I love potatoes, especially smooth mashed like what House of Prime Rib in SF serves. A few years ago I started using a ricer but I needed to do better.
https://www.amazon.com/Chefn-FreshForce-Potato-Ricer-Press/dp/B002XOHZUO/ref=sr_1_11?crid=1405XVS75Z9HJ&keywords=potato+ricer&qid=1697398600&sprefix=potato%2Caps%2C217&sr=8-11
I’d been wanting to try a tamis but I didn’t want another kitchen gadget … no more space! So easy to order from Amazon, got a Winco 12", maybe a 10" would have been better to fit over a bowl.

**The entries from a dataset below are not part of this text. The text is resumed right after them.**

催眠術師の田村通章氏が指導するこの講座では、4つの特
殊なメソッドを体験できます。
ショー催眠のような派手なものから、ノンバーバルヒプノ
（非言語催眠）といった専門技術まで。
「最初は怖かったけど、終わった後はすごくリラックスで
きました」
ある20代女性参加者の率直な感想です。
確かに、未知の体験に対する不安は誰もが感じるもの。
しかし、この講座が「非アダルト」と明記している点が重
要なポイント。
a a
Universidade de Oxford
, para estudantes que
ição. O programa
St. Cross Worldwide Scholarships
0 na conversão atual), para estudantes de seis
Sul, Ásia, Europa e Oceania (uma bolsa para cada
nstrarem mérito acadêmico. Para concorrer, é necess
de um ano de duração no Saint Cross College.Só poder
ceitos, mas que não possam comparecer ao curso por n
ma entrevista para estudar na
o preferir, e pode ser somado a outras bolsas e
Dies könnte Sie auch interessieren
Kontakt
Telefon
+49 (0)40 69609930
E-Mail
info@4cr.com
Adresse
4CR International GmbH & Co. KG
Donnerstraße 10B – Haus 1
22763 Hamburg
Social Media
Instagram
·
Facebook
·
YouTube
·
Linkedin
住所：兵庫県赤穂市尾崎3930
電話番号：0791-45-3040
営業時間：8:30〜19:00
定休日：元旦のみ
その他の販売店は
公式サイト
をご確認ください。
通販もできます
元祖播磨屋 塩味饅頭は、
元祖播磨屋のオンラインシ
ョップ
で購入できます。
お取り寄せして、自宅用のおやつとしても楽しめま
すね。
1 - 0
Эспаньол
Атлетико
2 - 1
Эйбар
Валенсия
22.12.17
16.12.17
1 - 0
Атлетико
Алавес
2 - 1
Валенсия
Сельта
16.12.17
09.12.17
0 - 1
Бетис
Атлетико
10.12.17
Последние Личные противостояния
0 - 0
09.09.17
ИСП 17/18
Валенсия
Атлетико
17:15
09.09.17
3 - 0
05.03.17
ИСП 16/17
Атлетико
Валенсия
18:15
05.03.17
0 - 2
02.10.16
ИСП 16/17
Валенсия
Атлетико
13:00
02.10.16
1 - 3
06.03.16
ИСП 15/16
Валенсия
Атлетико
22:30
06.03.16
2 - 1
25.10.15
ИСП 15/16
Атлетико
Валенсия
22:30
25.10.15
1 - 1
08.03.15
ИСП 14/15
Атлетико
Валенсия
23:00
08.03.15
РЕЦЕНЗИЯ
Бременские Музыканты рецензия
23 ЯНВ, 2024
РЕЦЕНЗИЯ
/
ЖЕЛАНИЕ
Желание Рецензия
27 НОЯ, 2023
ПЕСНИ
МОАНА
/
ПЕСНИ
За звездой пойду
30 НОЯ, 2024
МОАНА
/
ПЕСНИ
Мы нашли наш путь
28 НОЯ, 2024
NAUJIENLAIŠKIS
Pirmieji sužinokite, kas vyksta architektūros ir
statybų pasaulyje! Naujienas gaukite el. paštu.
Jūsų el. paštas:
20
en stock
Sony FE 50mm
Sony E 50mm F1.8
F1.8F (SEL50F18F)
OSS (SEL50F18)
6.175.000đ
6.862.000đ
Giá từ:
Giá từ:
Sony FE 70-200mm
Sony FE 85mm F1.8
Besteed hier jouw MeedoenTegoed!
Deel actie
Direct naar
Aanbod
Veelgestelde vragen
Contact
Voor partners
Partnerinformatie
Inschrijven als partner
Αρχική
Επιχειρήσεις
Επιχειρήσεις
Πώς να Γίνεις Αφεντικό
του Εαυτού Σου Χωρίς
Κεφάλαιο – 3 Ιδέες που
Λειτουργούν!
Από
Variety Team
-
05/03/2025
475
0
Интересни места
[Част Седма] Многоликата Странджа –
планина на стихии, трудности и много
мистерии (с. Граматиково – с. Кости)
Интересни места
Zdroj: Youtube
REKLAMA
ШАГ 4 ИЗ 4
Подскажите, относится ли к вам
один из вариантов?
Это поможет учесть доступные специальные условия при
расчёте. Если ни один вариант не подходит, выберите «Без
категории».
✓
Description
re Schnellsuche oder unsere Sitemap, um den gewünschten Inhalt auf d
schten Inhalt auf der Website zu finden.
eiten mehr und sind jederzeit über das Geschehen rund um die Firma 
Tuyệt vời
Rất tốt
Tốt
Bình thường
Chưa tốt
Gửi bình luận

https://www.amazon.com/s?k=winco+tamis&crid=1L2FB10B3KI46&sprefix=wilco+tamis%2Caps%2C160&ref=nb_sb_ss_sc_1_11
I’ve been using Kenji’s recipe (I used 7 large russets) and if making ahead use 8 oz of cubed room temperature cream cheese, just reheat in a low oven. For a quickie serve, microwave is fine.
Some people boil with skins on but I prefer to peel … easier to put through ricer. Best to use ricer over a half sheet pan, then put into mixer with whisk with cold slices of 1 stick of unsalted butter, then the cubes of cream cheese and later, 1/2 cup of warmed milk … used mixer sparingly.
Finally, I put all this through the tamis … my black silicone spatula worked best, adjusted for salt. When I reheated later, I used a little salted butter (this is from Costco, comes in unsalted, too, as good as the Brittany butter from TJ that’s been discontinued a while.)
One time I made Joel Robuchon’s recipe for mashed potatoes but it was way too rich to be enjoyable for me. I read that he had his kitchen crew put the potatoes through a tamis 5 TIMES!!! I thought once was just fine.
So, this amount is just right for my pot and mixer but if you want leftovers for all your Thanksgiving guests to take home, I think you need to make two batches … keeps well for a few days in the fridge.